Using Theorem 2.2, the fourth moment about the mean is \[\begin{align*} \mu_4 &= \mu_4^\prime - 4 \mu_3^\prime \mu + 6 \mu_2^\prime \mu^2 - 3 \mu^4 \\ &= \theta - 4 \theta. \theta + 6 \theta. \theta^2 - 3 \theta^4 \\ &= \theta(1 - 4 \theta + 6 \theta^2 - 3 \theta^3) \\ &= \theta (1 - \theta) (1 - 3 \theta + 3 \theta^2). \end{align*}\] So the kurtosis is \[\gamma_2 = \frac{\mu_4}{\mu_2^2} = \frac{1 - 3 \theta + 3 \theta^2}{\theta (1 - \theta)}.\] Note that \(\gamma_2 = 1\) for \(\theta = 0.5\).Example 2.6 (Higher order exponential moments) Let \(Y \sim \text{exponential}(\theta)\), with pdf \(f (y) = \theta \exp(- \theta y)\) for \(y > 0\). We have seen that \(E(Y) = \theta^{-1}\) (Example 2.2) and \(E(Y^2) = 2 \theta^{-2}\) (Example 2.4).
The third moment is \[\begin{align*} \mu_3^\prime = E(Y^3) &= \int_{0}^\infty y^3 \theta e^{-\theta y} dy \\ &= \frac{1}{\theta^3} \int_0^\infty t^3 e^{-t} dt \\ &= \frac{1}{\theta^3} \left\{\left[-t^3 e^{-t}\right]_0^\infty + 3 \int_0^\infty t^2 e^{-t} dt \right\} \\ &= \frac{1}{\theta^3} \left\{0 + 3 \times 2 \right\} = \frac{6}{\theta^3}, \end{align*}\]where we have used the fact that \(\int_0^\infty t^2 e^{-t} dt = 2\), from Example 2.4. So, using Theorem 2.1, the third moment about the mean is \[ \mu_3 = \mu_3^\prime - 3\mu_2^\prime \mu + 2 \mu^3 = \frac{6}{\theta^3} - \frac{6}{\theta^2} \cdot \frac{1}{\theta} + \frac{2}{\theta^3} = \frac{2}{\theta^3}.\] So the skewness is \[\gamma_1 = \frac{(2/ \theta^3)}{(1/ \theta^2)^{3/2}} = 2,\] so the exponential distribution has the same positive skewness for all values of the rate parameter \(\theta\).

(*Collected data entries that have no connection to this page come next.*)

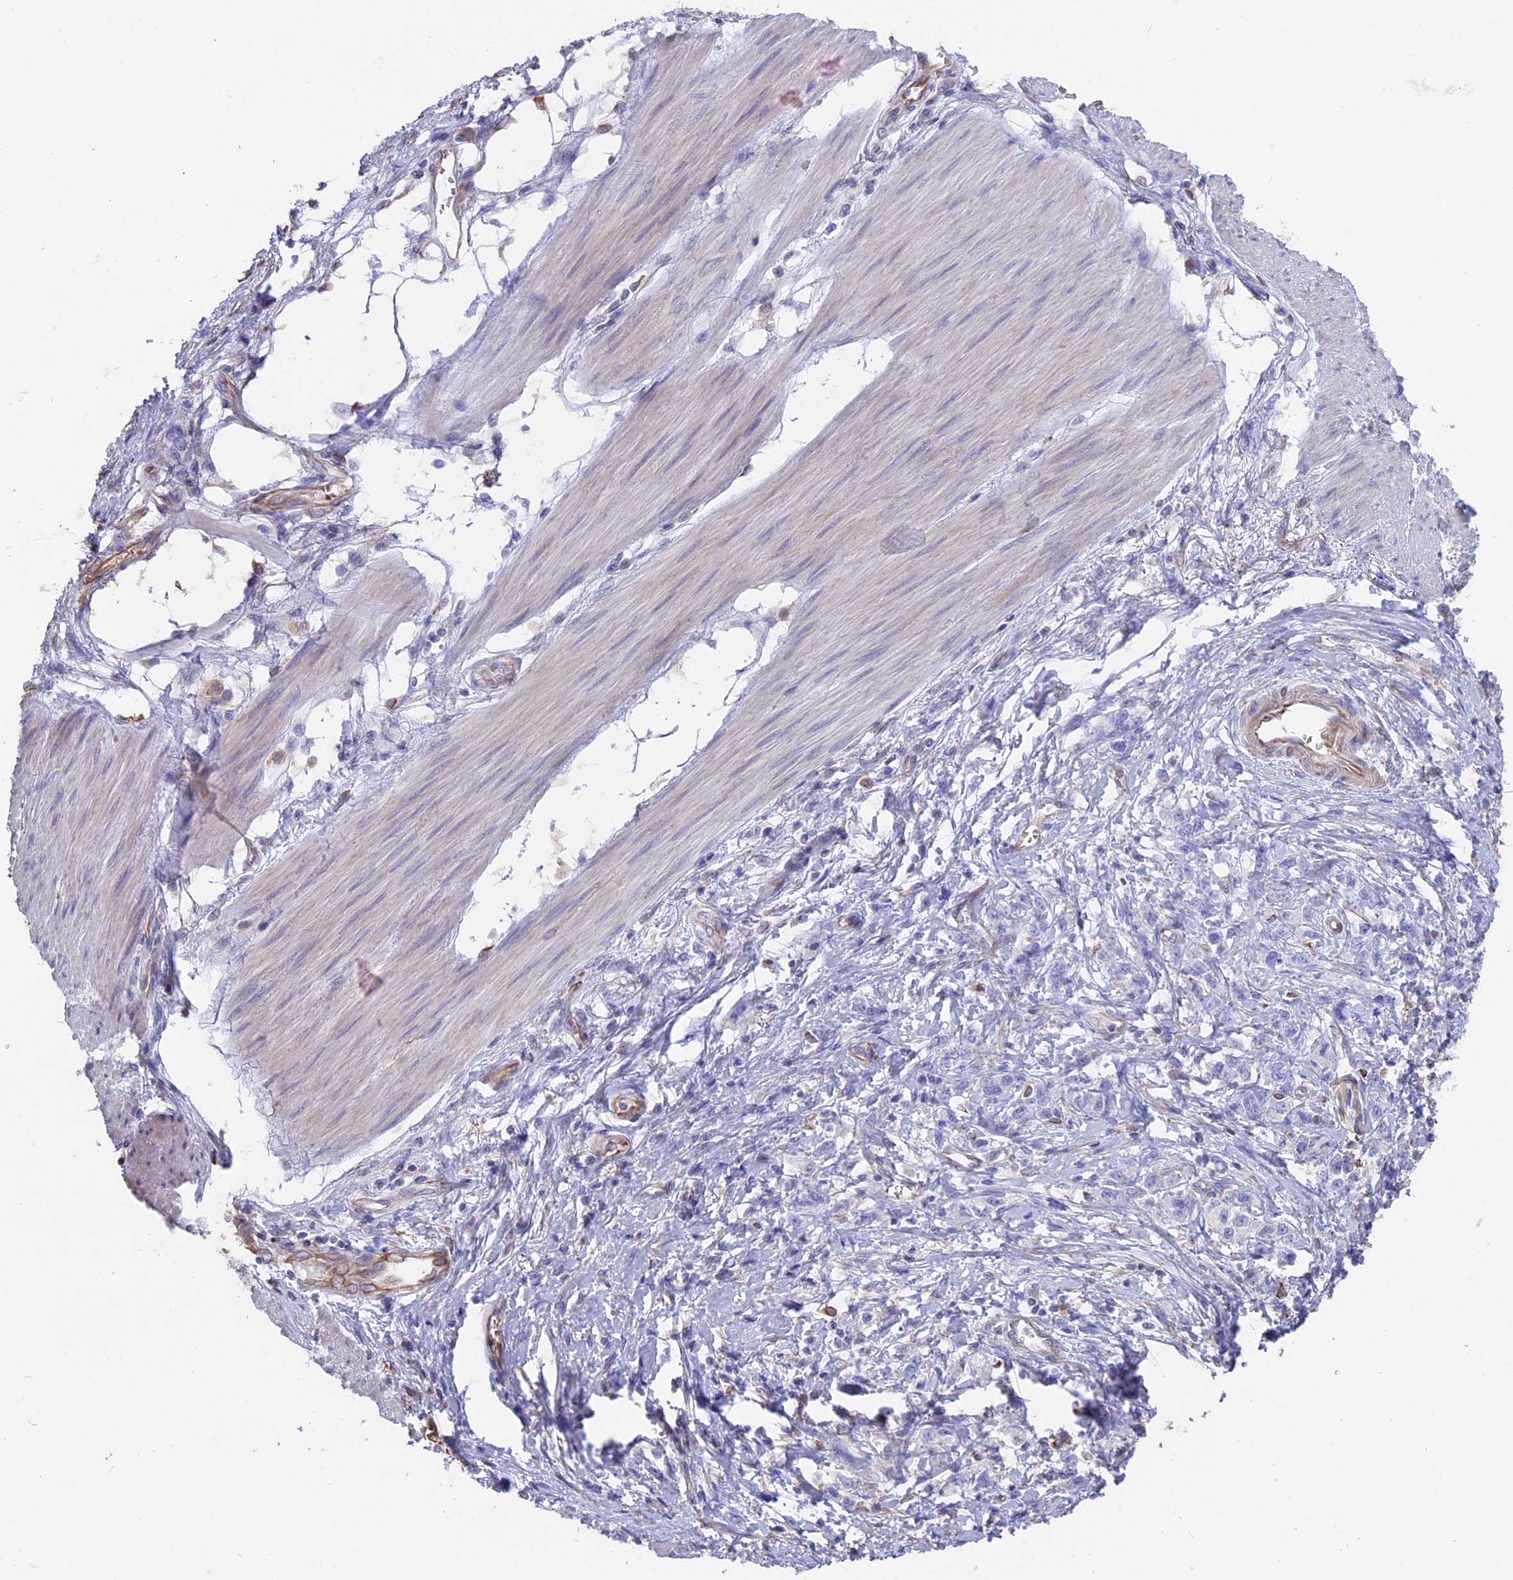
{"staining": {"intensity": "negative", "quantity": "none", "location": "none"}, "tissue": "stomach cancer", "cell_type": "Tumor cells", "image_type": "cancer", "snomed": [{"axis": "morphology", "description": "Adenocarcinoma, NOS"}, {"axis": "topography", "description": "Stomach"}], "caption": "An immunohistochemistry image of stomach adenocarcinoma is shown. There is no staining in tumor cells of stomach adenocarcinoma. (Brightfield microscopy of DAB immunohistochemistry at high magnification).", "gene": "SEH1L", "patient": {"sex": "female", "age": 76}}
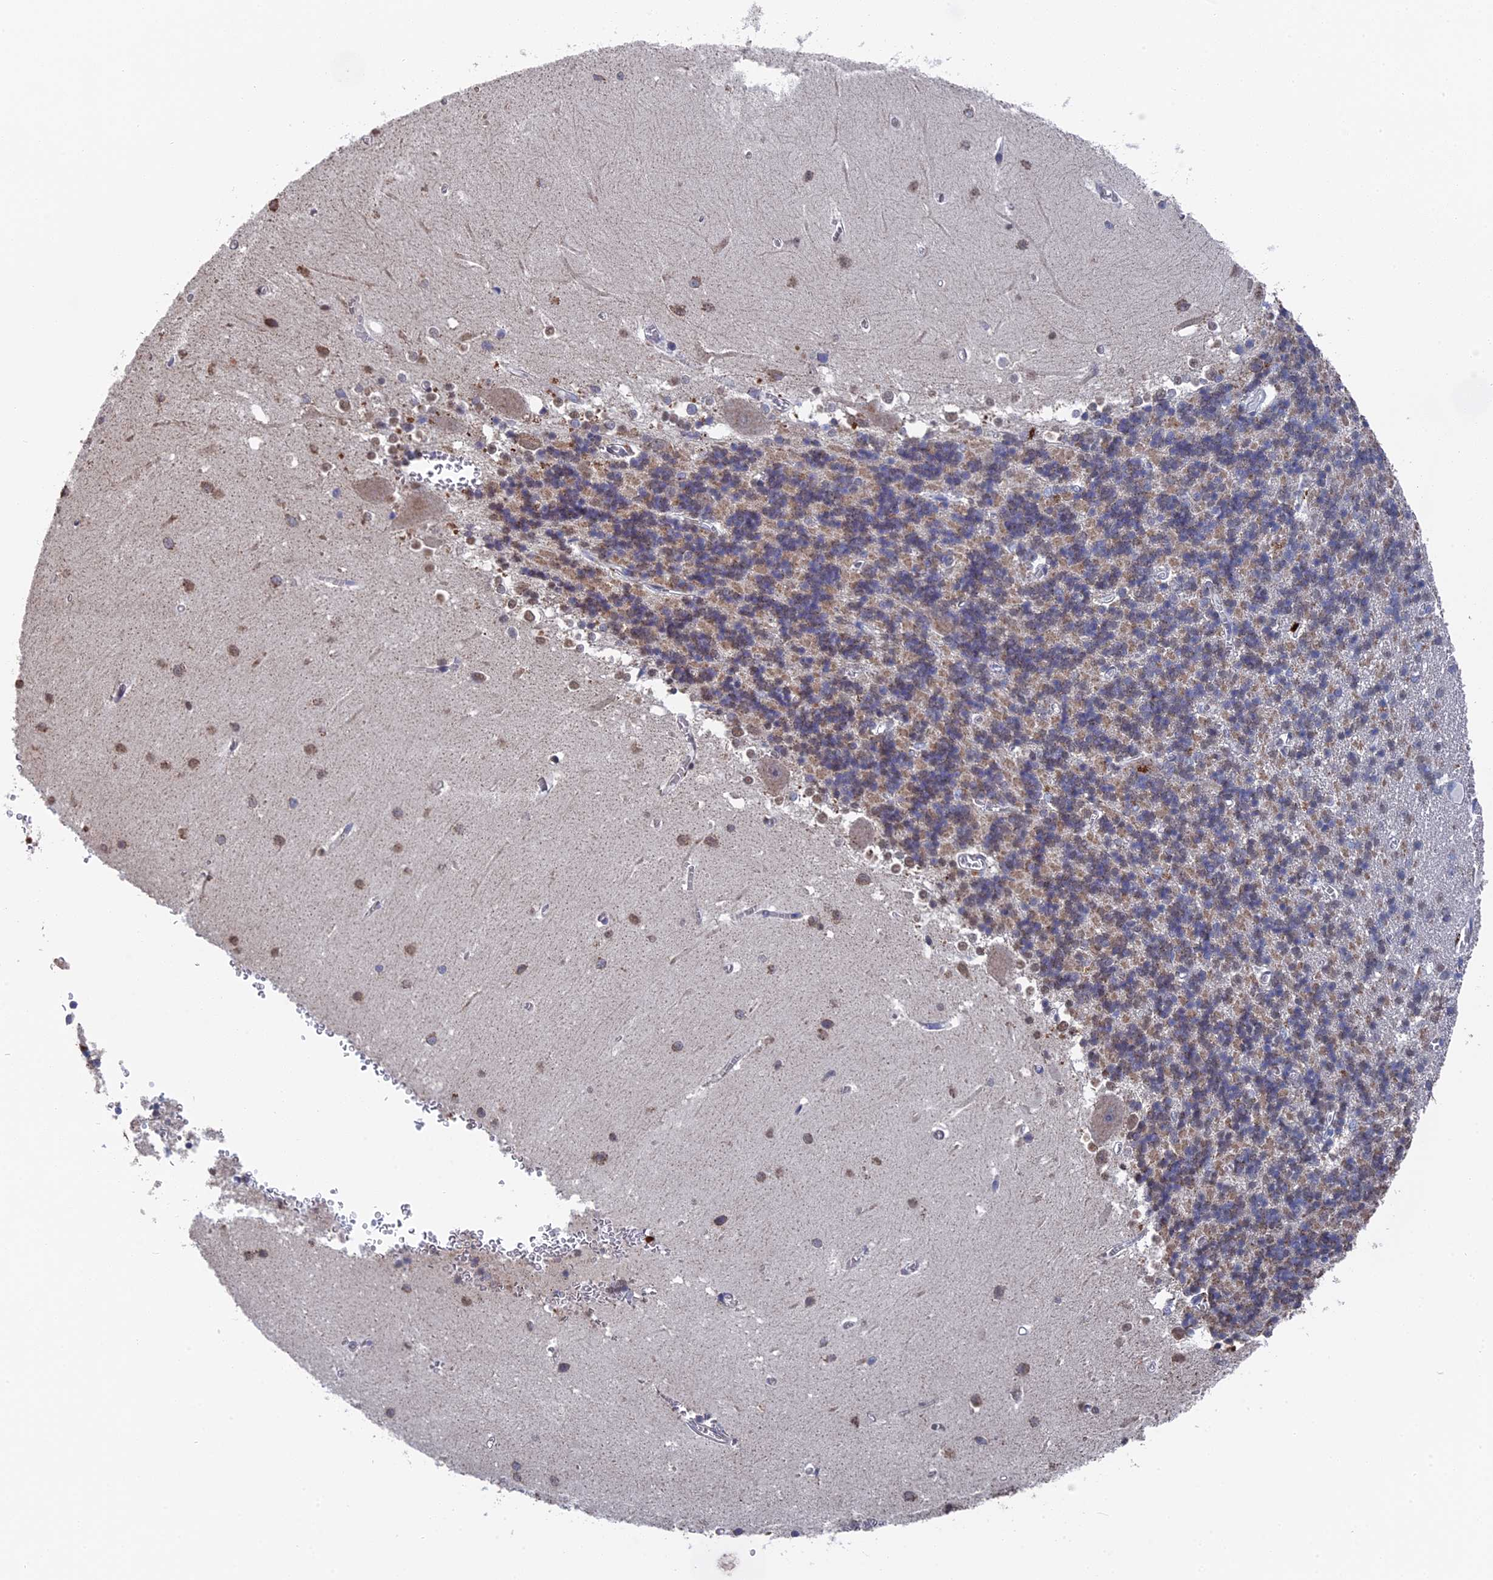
{"staining": {"intensity": "moderate", "quantity": "25%-75%", "location": "cytoplasmic/membranous"}, "tissue": "cerebellum", "cell_type": "Cells in granular layer", "image_type": "normal", "snomed": [{"axis": "morphology", "description": "Normal tissue, NOS"}, {"axis": "topography", "description": "Cerebellum"}], "caption": "This is an image of IHC staining of unremarkable cerebellum, which shows moderate expression in the cytoplasmic/membranous of cells in granular layer.", "gene": "SMG9", "patient": {"sex": "male", "age": 37}}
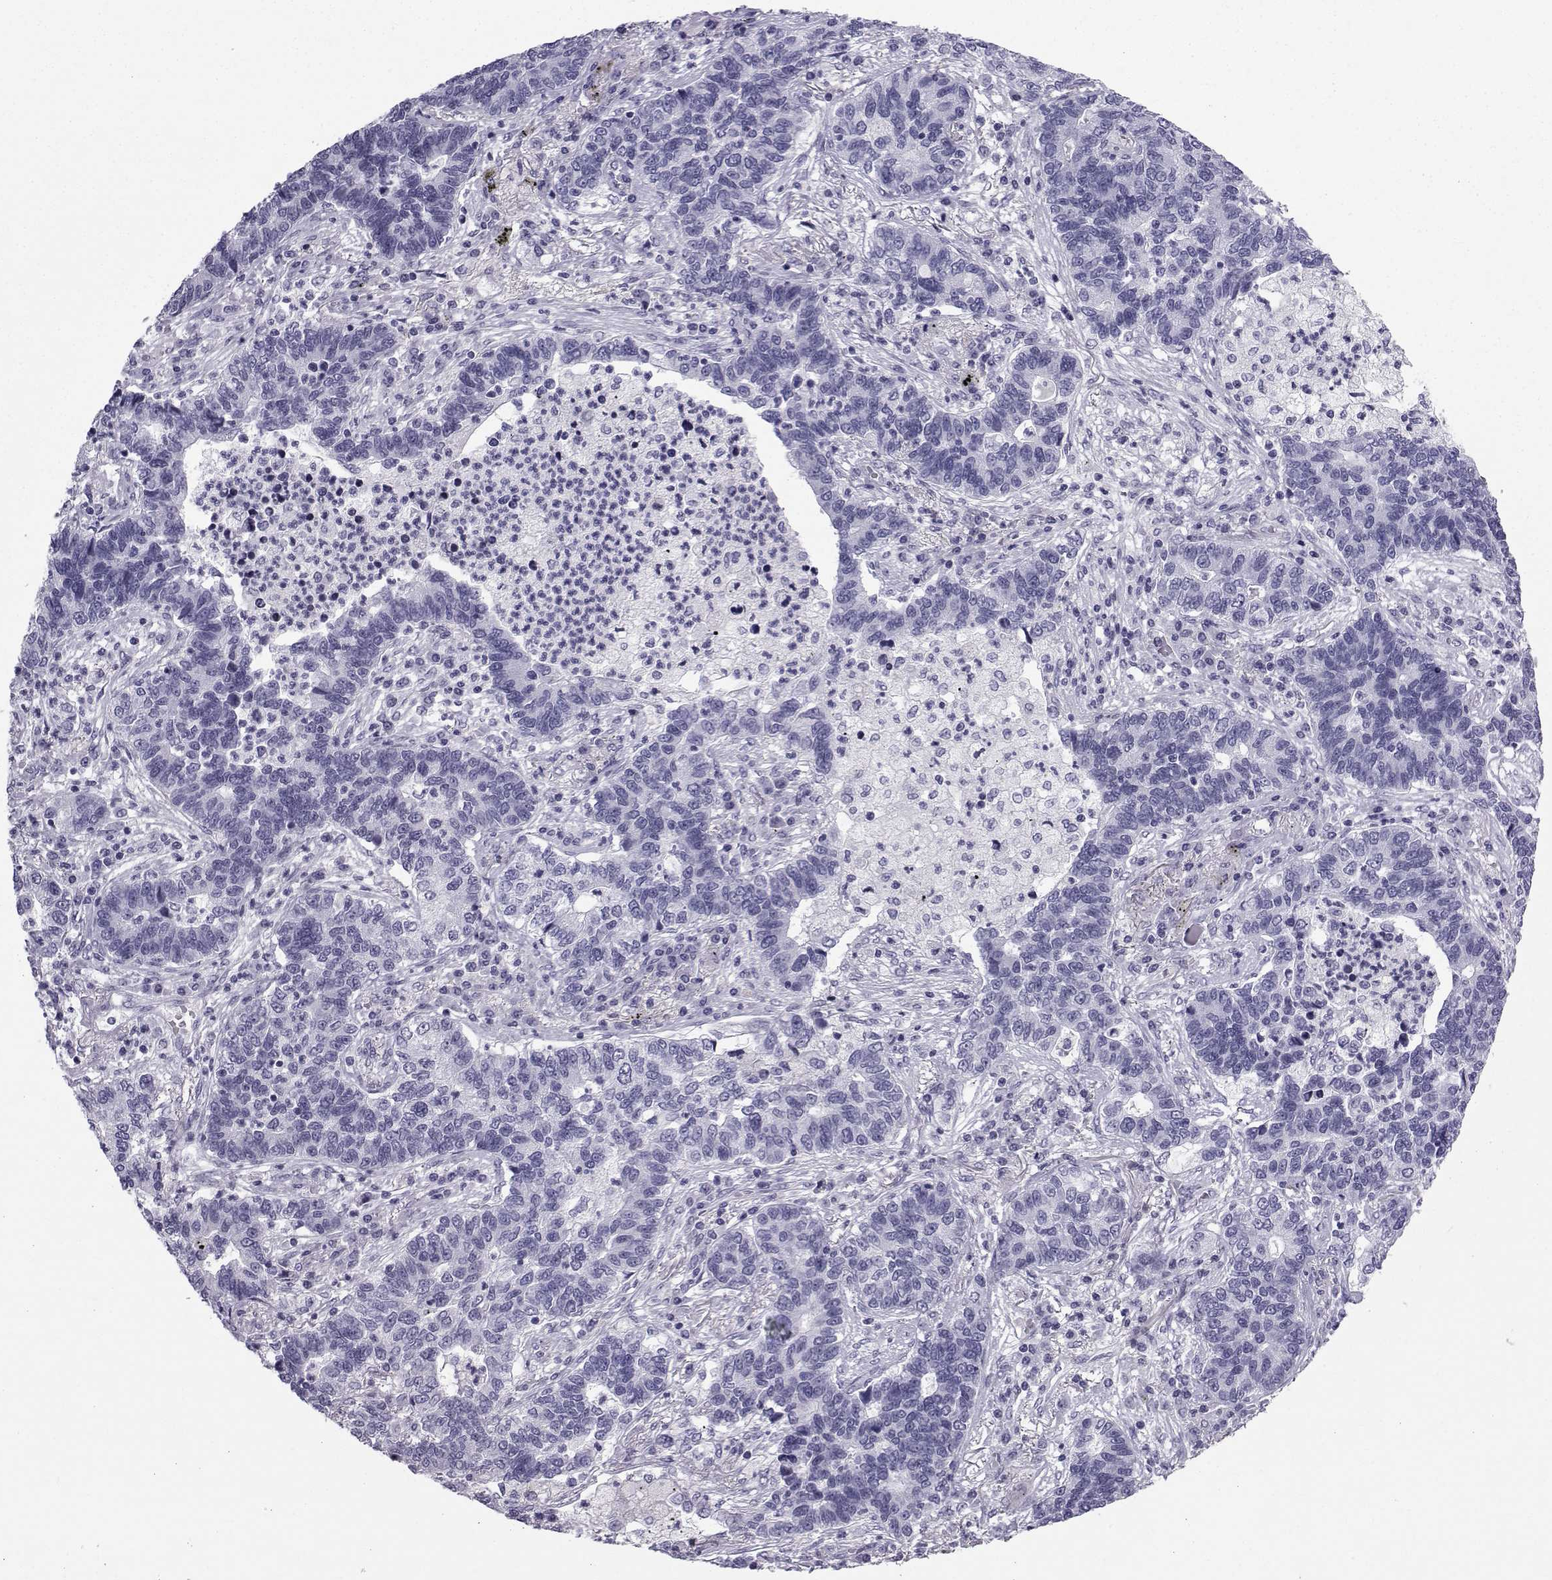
{"staining": {"intensity": "negative", "quantity": "none", "location": "none"}, "tissue": "lung cancer", "cell_type": "Tumor cells", "image_type": "cancer", "snomed": [{"axis": "morphology", "description": "Adenocarcinoma, NOS"}, {"axis": "topography", "description": "Lung"}], "caption": "Human lung adenocarcinoma stained for a protein using immunohistochemistry demonstrates no staining in tumor cells.", "gene": "SPANXD", "patient": {"sex": "female", "age": 57}}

The fourth moment is \[\begin{align*} \mu_4^\prime = E(Y^4) &= \int_0^\infty y^4 \theta e^{-\theta y} dy \\ &= \frac{1}{\theta^4} \int_0^\infty t^4 e^{-t} dt \\ &= \frac{1}{\theta^4} \left\{[-t^4 e^{-t}]_0^\infty + 4 \int_0^\infty t^3 e^{-t} dt \right\} \\ &= \frac{1}{\theta^4} \left\{0 + 4 \times 6 \right\} = \frac{24}{\theta^4}, \end{align*}\] where we have used that \(\int_0^\infty t^3 e^{-t}dt = 6\), from above. So, using Theorem 2.2, the fourth moment about the mean is \[\begin{align*} \mu_4 &= \mu_4^\prime - 4 \mu_3^\prime \mu + 6 \mu_2^\prime \mu^2 - 3 \mu^4\\ &= \frac{24}{\theta^4} - 4 \cdot \frac{6}{\theta^3} \cdot \frac{1}{\theta} + 6 \cdot \frac{2}{\theta^2} \cdot \frac{1}{\theta^2} - \frac{3}{\theta^4} \\ &= \frac{9}{\theta^4}. \end{align*}\] So the kurtosis is \[\gamma_2 = \frac{9/\theta^4}{(1/\theta^2)^2} = 9,\] which does not depend on \(\theta\). All exponential random variables are positively skewed (\(\gamma_1 = 2\)), with a high kurtosis (\(\gamma_2 = 9\)), meaning the exponential distribution has heavier tails than the normal distribution.